> **ABOUT THIS EXERCISE**:
For each statement about the join accelerator code review below, answer yes or no and quote the exact words of the text that decide it. 1. The file is licensed under the Apache License, Version 2.0. 2. When the build side is Left, build_schema returns the right schema. 3. A build side of None is treated as unreachable in build_schema.

> **SELECTED PASSAGE**:
Re: [PR] feat: Refactor NLJ into an extensible framework for specialized joins [datafusion]

via GitHub Fri, 22 May 2026 10:23:02 -0700


stuhood commented on code in PR #21983:
URL: https://github.com/apache/datafusion/pull/21983#discussion_r3290142604



##########
datafusion/physical-plan/src/joins/join_accelerator.rs:
##########
@@ -0,0 +1,453 @@
+// Licensed to the Apache Software Foundation (ASF) under one
+// or more contributor license agreements.  See the NOTICE file
+// distributed with this work for additional information
+// regarding copyright ownership.  The ASF licenses this file
+// to you under the Apache License, Version 2.0 (the
+// "License"); you may not use this file except in compliance
+// with the License.  You may obtain a copy of the License at
+//
+//   http://www.apache.org/licenses/LICENSE-2.0
+//
+// Unless required by applicable law or agreed to in writing,
+// software distributed under the License is distributed on an
+// "AS IS" BASIS, WITHOUT WARRANTIES OR CONDITIONS OF ANY
+// KIND, either express or implied.  See the License for the
+// specific language governing permissions and limitations
+// under the License.
+
+//! Join accelerator interfaces used by [`crate::joins::NestedLoopJoinExec`], 
see
+//! comments in [`JoinAccelerator`] for details.
+
+use std::fmt::Debug;
+use std::sync::Arc;
+
+use arrow::compute::concat_batches;
+use arrow::datatypes::SchemaRef;
+use arrow::record_batch::RecordBatch;
+use datafusion_common::JoinSide;
+use datafusion_expr::JoinType;
+
+use super::join_filter::JoinFilter;
+use datafusion_common::{Result, internal_datafusion_err, internal_err};
+
+/// Shared reference to a selected join accelerator.
+pub(crate) type JoinAcceleratorRef = Arc<dyn JoinAccelerator>;
+
+/// Planning-time specification used to select a join accelerator.
+#[derive(Debug, Clone)]
+pub(crate) struct JoinAcceleratorSpec {
+    #[expect(dead_code)]
+    // Kept for accelerator selection once non-fallback implementations are 
enabled.
+    join_type: JoinType,
+    build_side: JoinSide,
+    left_schema: SchemaRef,
+    right_schema: SchemaRef,
+    #[expect(dead_code)]
+    // Kept for accelerator selection once non-fallback implementations are 
enabled.
+    filter: Option<JoinFilter>,
+}
+
+impl JoinAcceleratorSpec {
+    pub(crate) fn new(
+        join_type: JoinType,
+        build_side: JoinSide,
+        left_schema: SchemaRef,
+        right_schema: SchemaRef,
+        filter: Option<JoinFilter>,
+    ) -> Self {
+        Self {
+            join_type,
+            build_side,
+            left_schema,
+            right_schema,
+            filter,
+        }
+    }
+
+    pub(crate) fn build_schema(&self) -> &SchemaRef {
+        match self.build_side {
+            JoinSide::Left => &self.left_schema,
+            JoinSide::Right => &self.right_schema,
+            JoinSide::None => unreachable!("Join accelerator build side cannot 
be None"),
+        }
+    }
+}
+
+/// Selects a planning-time join accelerator.

> **MATERIAL SHOWN**:
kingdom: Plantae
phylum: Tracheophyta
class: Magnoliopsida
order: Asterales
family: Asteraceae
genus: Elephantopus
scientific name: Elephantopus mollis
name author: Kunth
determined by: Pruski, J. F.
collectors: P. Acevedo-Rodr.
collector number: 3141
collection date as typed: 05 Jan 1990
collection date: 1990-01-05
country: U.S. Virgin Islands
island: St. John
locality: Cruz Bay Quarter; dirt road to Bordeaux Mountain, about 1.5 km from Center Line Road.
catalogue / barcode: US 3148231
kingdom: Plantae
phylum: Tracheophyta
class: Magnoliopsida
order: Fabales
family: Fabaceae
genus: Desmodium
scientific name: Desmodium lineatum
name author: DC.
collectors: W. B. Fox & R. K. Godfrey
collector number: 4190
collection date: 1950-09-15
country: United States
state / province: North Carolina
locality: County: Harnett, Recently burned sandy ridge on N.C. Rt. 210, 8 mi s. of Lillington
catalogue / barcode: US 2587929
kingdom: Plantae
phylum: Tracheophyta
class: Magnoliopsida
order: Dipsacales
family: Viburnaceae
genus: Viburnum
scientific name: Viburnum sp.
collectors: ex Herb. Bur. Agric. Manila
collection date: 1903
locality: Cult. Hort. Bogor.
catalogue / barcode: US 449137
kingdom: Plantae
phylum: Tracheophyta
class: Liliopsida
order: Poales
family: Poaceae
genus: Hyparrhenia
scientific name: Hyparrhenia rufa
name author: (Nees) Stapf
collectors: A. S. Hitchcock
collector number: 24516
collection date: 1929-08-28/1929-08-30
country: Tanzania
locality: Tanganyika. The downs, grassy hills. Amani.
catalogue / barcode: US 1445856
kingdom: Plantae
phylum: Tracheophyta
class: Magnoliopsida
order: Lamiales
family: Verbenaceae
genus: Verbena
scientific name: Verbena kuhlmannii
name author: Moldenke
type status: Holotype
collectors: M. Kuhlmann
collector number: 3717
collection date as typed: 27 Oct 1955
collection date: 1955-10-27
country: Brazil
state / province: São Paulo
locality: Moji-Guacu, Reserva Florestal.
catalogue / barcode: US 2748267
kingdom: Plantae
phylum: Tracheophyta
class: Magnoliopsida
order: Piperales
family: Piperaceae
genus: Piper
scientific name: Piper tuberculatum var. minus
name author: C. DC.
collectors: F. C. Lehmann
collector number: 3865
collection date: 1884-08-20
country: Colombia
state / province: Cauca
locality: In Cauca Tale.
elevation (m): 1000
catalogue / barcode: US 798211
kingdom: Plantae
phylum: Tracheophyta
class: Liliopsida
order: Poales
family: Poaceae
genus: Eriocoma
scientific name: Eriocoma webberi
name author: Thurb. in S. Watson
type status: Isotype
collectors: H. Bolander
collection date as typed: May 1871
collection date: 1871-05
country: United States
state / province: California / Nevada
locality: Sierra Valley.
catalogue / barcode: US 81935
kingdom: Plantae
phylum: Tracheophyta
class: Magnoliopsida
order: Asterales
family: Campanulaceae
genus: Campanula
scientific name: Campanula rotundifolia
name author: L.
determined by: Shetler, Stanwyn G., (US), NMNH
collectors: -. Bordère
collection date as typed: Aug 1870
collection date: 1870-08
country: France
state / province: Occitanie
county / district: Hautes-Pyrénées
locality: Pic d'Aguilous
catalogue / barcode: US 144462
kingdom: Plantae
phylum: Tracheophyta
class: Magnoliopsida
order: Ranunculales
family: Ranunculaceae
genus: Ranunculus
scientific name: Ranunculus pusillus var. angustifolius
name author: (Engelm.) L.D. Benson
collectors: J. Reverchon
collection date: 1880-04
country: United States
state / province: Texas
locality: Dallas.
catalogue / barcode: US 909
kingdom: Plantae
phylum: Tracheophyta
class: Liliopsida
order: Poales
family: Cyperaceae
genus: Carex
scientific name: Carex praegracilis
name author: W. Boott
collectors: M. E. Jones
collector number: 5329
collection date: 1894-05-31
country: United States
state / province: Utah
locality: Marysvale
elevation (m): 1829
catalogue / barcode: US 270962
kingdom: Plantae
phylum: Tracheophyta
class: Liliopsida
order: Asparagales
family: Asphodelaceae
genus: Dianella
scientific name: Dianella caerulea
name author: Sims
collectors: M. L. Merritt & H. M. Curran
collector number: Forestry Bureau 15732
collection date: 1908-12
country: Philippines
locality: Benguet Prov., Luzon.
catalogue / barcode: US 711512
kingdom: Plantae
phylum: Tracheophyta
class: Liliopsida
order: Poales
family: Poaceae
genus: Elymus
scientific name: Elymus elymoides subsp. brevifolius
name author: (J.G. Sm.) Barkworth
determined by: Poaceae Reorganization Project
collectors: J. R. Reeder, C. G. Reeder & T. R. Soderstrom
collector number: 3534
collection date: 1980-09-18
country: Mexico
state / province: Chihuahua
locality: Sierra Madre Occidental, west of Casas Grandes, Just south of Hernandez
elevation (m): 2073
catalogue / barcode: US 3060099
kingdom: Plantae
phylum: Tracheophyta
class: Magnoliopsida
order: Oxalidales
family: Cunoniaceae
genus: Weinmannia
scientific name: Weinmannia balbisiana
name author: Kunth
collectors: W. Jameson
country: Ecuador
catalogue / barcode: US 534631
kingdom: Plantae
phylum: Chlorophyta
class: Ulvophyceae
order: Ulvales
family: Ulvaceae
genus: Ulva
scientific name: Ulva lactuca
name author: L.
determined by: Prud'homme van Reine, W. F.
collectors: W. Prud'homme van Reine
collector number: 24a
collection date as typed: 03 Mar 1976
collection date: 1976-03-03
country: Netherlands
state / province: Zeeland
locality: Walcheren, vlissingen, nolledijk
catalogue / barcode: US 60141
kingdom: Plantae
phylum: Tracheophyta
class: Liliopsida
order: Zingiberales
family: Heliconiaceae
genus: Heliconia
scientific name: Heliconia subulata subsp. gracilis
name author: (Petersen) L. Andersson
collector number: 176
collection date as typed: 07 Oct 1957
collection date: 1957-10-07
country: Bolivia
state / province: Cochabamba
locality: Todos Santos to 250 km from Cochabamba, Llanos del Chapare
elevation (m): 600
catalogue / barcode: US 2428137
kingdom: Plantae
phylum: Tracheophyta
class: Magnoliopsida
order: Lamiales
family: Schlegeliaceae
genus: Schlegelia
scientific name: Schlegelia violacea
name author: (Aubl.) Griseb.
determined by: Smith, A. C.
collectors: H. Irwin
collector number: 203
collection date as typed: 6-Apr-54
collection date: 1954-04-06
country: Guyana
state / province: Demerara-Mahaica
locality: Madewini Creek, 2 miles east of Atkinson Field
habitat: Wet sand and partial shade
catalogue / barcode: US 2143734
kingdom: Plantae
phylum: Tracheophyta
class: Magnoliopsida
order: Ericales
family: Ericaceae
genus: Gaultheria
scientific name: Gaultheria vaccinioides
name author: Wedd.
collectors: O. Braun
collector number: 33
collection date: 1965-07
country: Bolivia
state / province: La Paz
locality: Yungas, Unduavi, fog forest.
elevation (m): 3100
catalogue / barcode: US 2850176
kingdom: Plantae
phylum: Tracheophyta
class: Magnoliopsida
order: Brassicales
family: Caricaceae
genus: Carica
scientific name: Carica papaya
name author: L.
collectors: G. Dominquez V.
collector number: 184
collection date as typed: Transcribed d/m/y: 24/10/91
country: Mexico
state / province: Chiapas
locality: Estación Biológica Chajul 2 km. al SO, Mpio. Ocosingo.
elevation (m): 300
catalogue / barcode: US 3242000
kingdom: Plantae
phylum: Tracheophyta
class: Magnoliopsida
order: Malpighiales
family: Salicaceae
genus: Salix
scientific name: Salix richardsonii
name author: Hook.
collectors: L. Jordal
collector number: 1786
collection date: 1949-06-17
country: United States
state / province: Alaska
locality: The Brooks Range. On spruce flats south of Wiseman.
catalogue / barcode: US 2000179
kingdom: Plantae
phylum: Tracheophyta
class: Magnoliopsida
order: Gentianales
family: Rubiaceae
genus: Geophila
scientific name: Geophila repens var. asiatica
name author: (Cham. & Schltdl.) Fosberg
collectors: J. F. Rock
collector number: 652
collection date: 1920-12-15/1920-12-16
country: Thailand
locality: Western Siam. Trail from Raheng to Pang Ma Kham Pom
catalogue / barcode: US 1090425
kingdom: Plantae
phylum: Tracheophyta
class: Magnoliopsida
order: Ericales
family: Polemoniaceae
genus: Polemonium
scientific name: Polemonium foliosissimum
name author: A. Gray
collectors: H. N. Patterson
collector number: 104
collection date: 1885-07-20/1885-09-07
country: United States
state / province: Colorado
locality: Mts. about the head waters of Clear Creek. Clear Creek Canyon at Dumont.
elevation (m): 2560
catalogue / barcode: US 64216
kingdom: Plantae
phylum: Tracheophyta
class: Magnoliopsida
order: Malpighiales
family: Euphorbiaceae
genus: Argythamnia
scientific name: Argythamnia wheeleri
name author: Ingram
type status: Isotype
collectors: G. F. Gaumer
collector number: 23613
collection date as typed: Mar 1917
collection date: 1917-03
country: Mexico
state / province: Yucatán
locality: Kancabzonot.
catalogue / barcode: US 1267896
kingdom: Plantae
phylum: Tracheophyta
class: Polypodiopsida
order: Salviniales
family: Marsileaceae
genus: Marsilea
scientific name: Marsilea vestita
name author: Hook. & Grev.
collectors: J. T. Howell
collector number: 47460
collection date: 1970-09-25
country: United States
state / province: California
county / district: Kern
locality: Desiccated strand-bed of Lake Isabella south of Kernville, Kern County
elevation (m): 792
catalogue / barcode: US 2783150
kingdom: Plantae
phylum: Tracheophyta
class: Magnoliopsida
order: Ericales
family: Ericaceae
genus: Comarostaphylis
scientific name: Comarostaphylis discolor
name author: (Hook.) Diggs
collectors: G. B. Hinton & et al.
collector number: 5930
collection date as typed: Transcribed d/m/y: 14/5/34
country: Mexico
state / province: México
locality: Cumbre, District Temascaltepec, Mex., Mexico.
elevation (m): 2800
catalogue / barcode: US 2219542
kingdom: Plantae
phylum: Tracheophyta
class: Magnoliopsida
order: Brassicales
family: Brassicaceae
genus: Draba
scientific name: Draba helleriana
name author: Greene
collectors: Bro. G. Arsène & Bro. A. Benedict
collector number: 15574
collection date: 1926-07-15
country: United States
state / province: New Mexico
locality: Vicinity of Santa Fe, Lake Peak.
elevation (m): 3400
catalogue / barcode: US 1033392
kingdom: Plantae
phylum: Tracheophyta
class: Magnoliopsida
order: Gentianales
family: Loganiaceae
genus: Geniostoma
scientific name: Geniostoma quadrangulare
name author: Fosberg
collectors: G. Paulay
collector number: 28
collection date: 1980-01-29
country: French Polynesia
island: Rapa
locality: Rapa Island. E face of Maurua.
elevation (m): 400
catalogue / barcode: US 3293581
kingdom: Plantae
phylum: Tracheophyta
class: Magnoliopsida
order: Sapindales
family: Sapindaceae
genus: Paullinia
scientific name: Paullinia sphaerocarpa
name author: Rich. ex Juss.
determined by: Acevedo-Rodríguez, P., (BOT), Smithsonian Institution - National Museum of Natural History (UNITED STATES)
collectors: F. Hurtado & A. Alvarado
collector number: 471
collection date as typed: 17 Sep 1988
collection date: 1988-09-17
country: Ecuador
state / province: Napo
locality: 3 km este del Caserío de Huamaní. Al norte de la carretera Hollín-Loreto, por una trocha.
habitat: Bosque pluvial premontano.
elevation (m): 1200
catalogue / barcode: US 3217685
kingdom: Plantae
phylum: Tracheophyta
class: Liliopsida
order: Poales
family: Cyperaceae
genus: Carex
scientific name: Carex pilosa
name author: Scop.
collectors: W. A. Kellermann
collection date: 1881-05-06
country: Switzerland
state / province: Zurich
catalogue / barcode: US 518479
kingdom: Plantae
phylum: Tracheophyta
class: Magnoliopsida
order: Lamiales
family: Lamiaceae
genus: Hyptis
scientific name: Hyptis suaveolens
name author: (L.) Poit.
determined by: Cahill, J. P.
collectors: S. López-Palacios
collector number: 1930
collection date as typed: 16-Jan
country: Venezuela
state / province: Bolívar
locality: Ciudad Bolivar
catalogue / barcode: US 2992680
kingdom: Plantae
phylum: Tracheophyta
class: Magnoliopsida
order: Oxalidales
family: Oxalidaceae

> **THE ANSWER**:
1. Yes: "to you under the Apache License, Version 2.0"
2. No: "JoinSide::Left => &self.left_schema"
3. Yes: "JoinSide::None => unreachable!"